-- Exercise inputs follows --
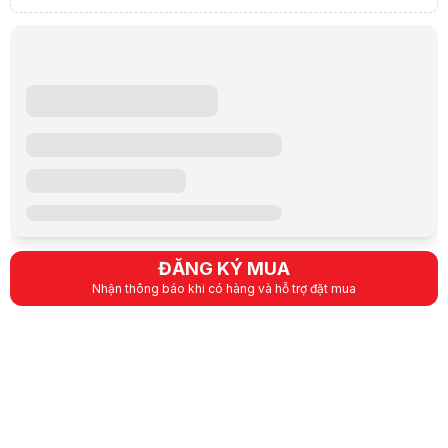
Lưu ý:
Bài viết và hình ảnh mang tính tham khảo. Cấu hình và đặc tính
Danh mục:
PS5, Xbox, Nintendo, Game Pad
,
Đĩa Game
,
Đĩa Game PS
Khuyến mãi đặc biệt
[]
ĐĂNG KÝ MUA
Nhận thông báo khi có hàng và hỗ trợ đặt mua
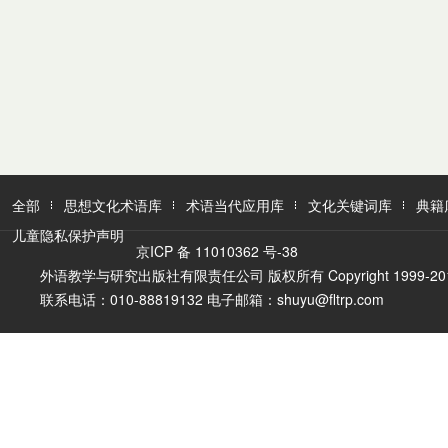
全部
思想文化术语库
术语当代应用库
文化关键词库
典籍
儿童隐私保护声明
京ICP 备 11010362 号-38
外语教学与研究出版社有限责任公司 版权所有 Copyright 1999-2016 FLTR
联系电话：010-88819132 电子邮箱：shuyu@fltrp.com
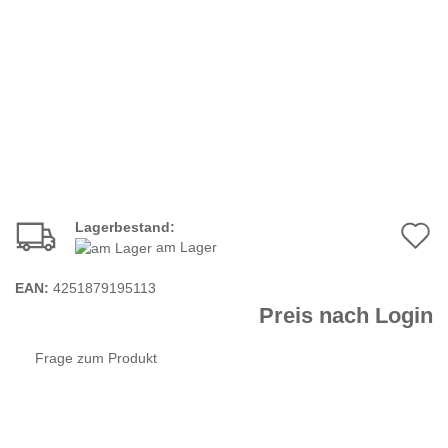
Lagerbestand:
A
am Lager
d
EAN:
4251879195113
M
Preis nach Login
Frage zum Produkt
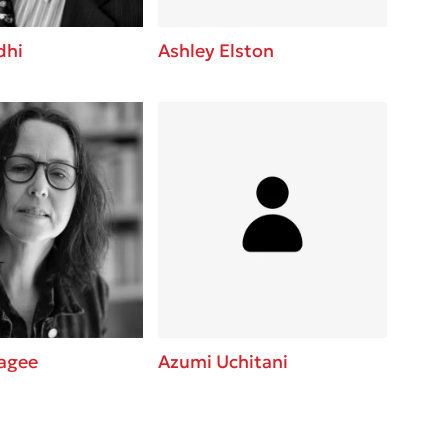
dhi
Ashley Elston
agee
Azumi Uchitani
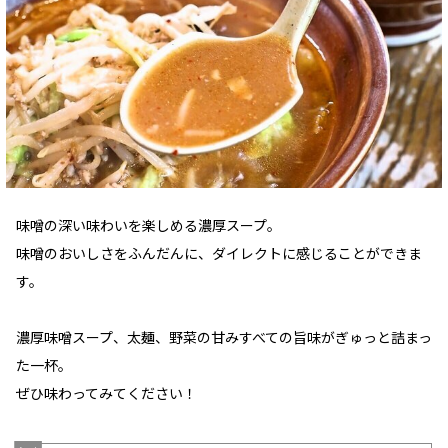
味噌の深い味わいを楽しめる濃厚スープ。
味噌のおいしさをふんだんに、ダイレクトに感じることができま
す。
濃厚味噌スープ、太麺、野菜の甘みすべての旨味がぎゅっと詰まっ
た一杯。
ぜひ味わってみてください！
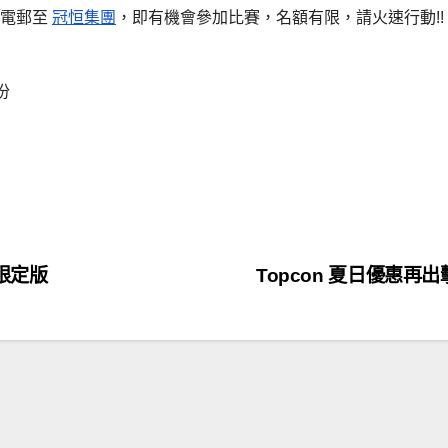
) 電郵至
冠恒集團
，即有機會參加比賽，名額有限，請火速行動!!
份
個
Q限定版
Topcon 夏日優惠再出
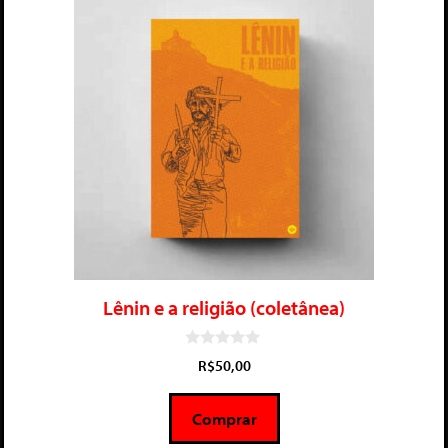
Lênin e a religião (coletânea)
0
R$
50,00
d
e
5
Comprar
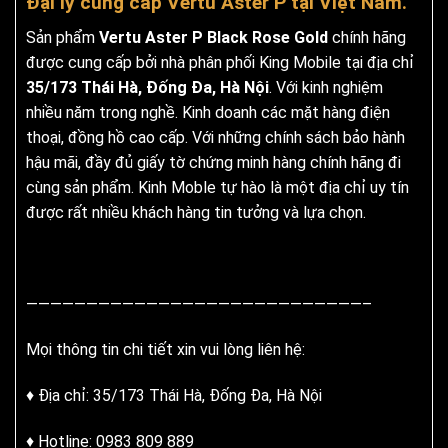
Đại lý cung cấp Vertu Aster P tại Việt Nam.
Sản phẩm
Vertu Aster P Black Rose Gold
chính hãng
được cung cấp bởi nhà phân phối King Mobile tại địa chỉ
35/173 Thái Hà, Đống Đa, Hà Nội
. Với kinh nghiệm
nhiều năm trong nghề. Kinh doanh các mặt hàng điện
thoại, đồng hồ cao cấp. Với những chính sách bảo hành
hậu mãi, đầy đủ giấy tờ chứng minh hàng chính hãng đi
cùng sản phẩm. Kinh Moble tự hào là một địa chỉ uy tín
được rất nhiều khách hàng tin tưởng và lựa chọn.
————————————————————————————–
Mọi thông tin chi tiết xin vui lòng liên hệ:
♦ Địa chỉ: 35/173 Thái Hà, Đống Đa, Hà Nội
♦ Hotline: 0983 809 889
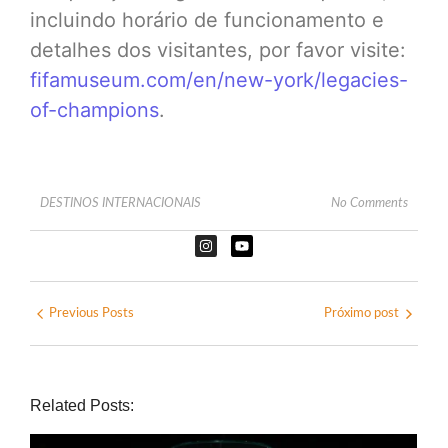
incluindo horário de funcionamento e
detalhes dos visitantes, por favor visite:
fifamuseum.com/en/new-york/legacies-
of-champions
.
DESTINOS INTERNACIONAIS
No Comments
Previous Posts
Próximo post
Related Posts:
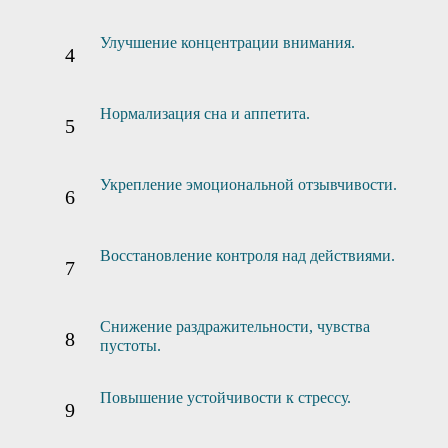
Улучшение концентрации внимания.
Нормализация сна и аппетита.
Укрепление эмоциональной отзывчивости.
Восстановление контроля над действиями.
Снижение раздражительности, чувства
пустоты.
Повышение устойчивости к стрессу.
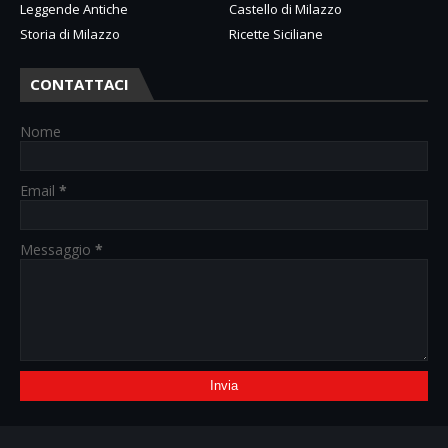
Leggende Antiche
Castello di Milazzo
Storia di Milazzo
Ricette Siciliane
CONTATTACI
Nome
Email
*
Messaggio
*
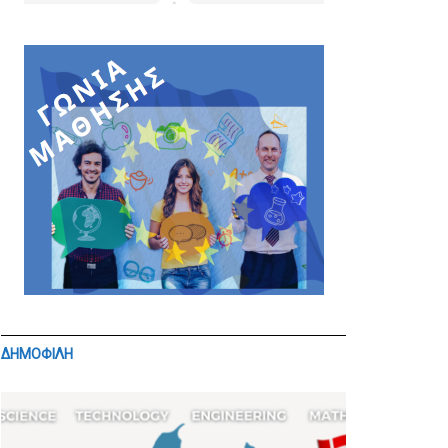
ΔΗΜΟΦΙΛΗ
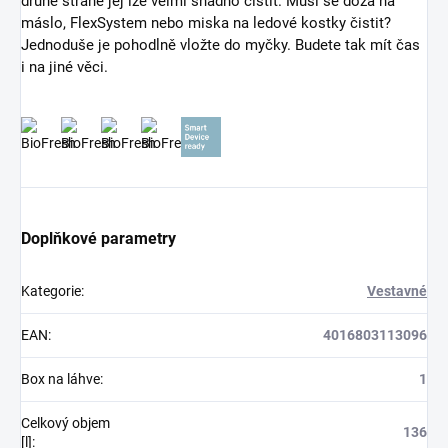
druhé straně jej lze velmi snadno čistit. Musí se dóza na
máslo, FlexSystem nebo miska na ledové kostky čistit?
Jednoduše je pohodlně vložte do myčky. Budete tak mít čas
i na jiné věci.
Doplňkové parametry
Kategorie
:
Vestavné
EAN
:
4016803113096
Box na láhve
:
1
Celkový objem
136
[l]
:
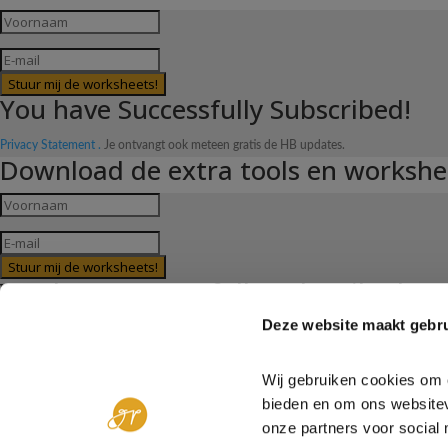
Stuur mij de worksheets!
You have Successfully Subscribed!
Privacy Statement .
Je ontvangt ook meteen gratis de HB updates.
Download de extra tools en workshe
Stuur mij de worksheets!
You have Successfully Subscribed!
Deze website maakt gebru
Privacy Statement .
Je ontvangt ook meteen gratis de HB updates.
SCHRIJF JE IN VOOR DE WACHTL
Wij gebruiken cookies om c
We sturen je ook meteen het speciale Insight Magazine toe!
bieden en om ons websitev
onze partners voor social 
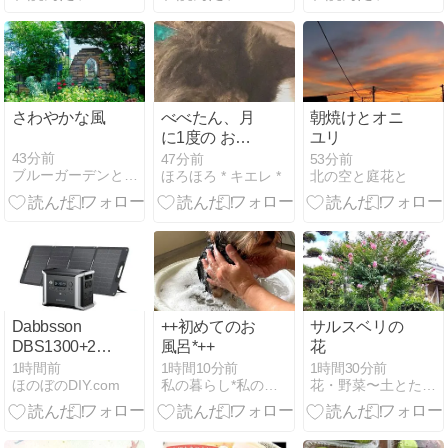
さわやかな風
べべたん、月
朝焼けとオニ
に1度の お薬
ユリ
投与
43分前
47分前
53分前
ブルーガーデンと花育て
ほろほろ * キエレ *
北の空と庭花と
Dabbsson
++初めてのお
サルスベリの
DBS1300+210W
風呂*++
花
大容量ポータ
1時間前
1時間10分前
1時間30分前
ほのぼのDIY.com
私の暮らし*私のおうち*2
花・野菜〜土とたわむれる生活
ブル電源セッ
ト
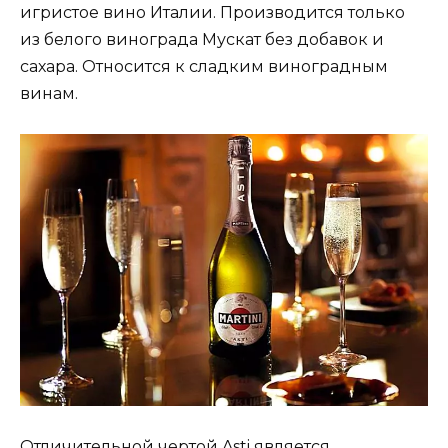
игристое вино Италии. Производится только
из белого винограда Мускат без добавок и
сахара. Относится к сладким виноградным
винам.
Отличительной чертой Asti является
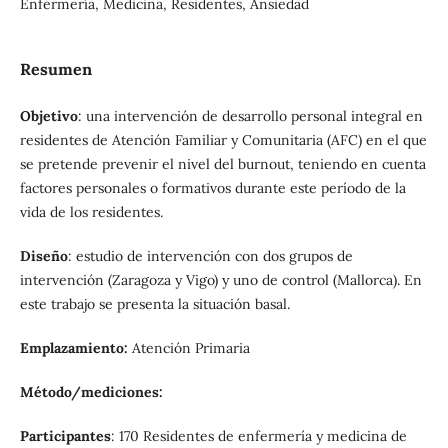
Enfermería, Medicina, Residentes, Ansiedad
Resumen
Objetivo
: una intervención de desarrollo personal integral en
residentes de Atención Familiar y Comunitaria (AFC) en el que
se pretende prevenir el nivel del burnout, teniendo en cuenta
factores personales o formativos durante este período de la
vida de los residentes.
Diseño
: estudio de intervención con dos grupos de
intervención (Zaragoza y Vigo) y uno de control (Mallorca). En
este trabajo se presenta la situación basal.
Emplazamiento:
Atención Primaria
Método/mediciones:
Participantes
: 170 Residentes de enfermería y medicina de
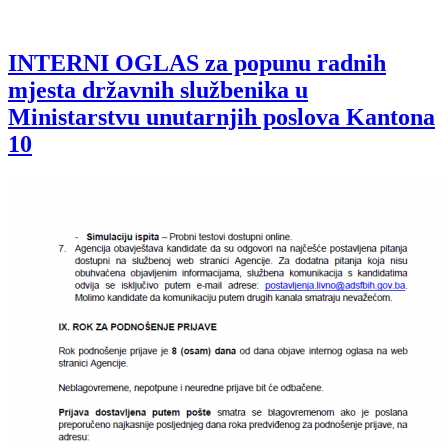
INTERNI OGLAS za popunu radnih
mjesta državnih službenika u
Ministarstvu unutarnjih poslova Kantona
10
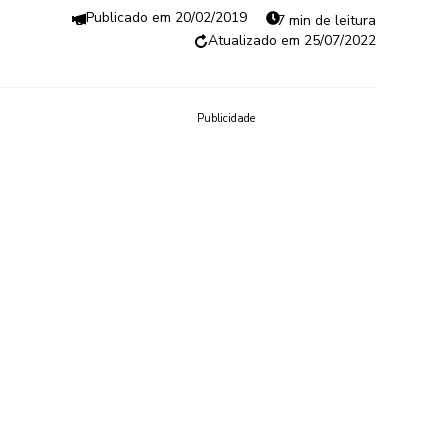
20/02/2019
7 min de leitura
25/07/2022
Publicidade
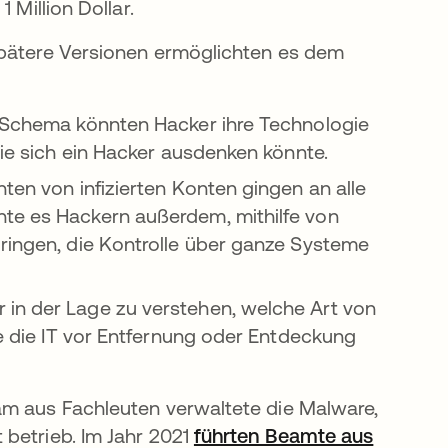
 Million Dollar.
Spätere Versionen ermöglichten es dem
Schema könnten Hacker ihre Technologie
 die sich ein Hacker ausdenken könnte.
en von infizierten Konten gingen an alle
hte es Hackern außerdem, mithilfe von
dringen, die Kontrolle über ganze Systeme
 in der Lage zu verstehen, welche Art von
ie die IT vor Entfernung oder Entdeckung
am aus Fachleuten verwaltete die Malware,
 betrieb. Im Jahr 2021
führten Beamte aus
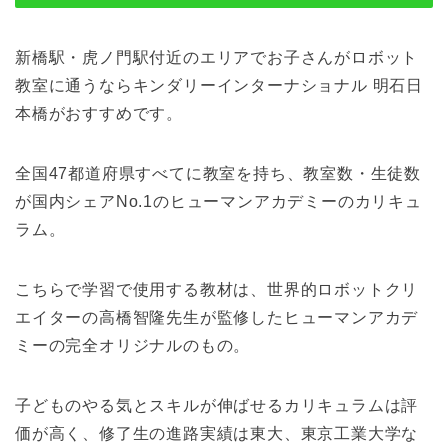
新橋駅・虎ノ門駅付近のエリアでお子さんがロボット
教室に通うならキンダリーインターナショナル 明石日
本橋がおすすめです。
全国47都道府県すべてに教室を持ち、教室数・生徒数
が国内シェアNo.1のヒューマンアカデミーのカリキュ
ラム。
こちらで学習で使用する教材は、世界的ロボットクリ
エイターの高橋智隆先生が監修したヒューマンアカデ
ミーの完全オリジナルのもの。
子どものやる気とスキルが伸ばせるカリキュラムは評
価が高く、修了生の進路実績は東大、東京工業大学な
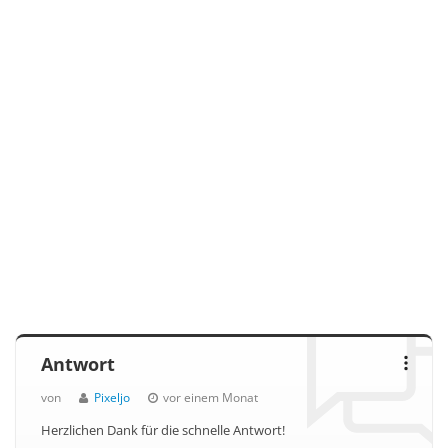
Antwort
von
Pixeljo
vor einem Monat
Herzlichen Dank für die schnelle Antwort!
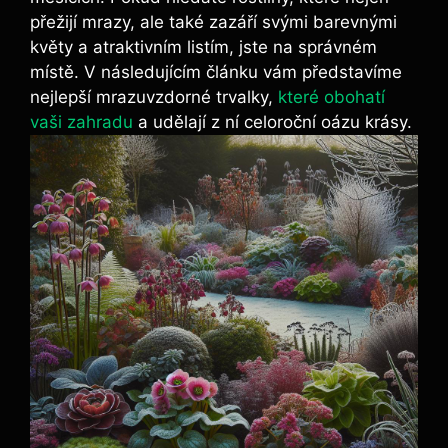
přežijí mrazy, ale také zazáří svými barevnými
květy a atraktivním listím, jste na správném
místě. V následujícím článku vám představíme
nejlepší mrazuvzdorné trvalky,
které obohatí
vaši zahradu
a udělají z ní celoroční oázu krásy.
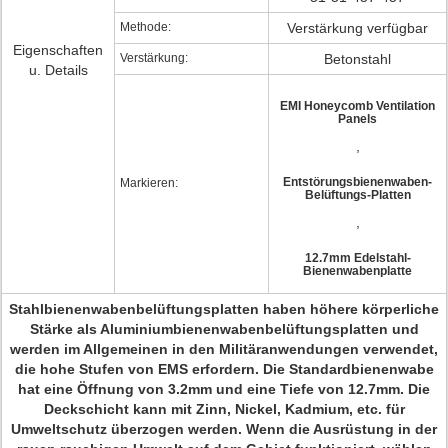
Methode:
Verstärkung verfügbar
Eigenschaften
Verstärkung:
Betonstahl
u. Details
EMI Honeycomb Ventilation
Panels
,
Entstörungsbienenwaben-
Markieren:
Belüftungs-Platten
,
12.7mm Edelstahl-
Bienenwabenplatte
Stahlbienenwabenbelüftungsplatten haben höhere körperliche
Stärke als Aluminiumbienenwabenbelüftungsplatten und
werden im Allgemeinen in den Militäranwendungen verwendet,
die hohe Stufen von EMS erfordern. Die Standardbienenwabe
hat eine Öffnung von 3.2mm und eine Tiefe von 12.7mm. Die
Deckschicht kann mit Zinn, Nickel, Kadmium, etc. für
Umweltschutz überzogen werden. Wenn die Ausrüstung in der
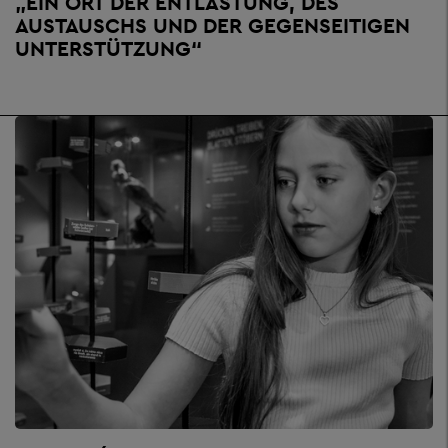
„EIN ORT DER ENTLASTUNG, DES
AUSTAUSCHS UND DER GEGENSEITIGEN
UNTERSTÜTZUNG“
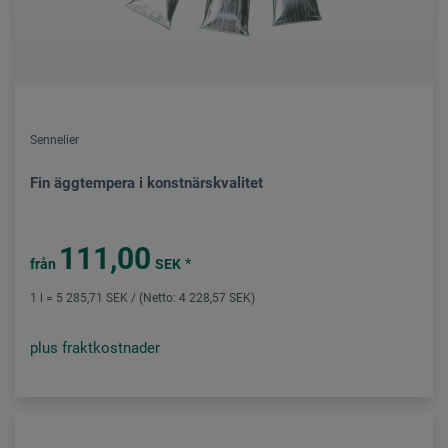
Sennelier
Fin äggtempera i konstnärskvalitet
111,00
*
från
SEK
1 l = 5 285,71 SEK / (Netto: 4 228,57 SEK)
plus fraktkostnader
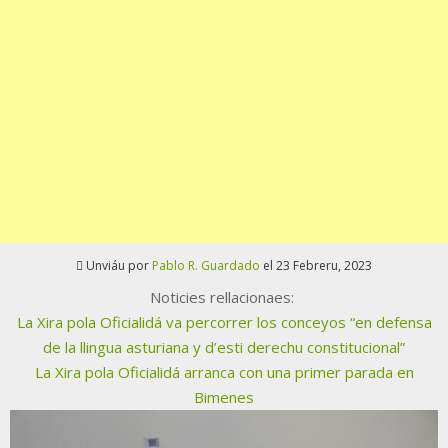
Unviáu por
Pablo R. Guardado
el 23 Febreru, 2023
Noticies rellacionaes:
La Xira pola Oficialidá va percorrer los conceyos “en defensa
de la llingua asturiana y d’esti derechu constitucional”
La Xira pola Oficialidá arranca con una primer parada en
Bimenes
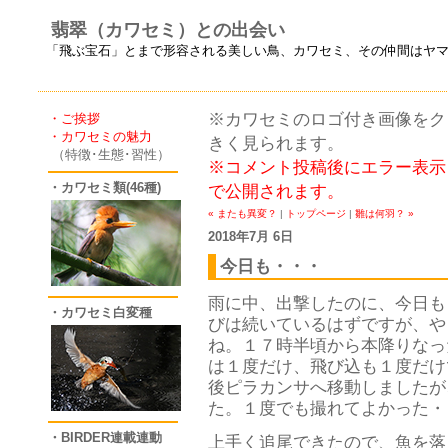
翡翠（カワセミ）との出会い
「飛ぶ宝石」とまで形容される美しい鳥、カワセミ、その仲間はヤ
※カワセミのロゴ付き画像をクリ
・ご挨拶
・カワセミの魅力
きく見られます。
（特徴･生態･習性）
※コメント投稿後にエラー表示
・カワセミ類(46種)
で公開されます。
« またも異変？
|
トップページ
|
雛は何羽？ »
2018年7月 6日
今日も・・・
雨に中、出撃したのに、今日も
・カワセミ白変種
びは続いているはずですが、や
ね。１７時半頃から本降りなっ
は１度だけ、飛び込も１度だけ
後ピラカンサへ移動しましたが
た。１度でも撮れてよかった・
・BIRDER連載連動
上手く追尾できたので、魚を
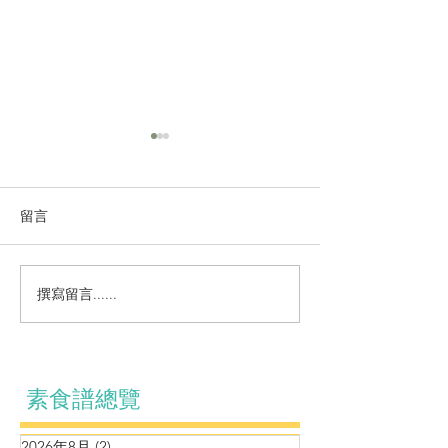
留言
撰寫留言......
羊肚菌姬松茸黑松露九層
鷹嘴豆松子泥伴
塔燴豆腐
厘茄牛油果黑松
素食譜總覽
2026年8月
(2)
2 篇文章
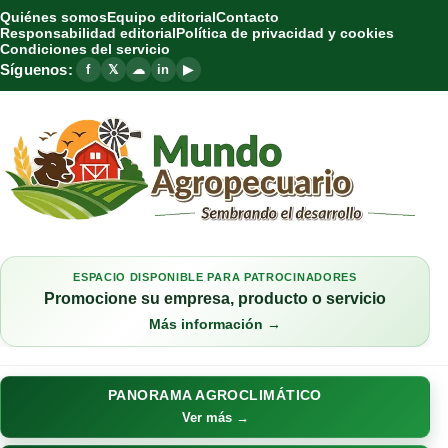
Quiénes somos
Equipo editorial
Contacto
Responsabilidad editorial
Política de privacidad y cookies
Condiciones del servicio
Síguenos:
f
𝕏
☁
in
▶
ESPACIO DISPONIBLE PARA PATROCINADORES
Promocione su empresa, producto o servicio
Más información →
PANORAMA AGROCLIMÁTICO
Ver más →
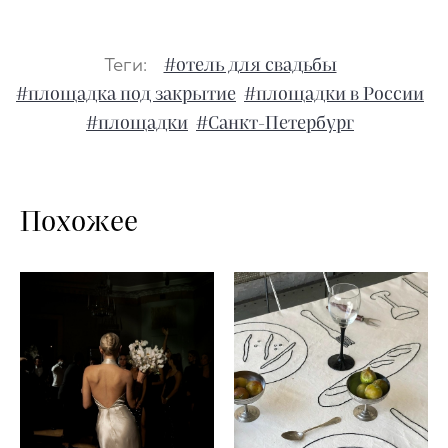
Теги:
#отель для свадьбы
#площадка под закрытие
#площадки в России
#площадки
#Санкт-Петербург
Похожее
-- Exercise inputs concluded --
● **Work item**: Copy out word for word the stretch of the records from the line containing "игристое вино Италии. Производится только" through the line containing "Отличительной чертой Asti является".

● **Expected output**:
игристое вино Италии. Производится только
из белого винограда Мускат без добавок и
сахара. Относится к сладким виноградным
винам.
Отличительной чертой Asti является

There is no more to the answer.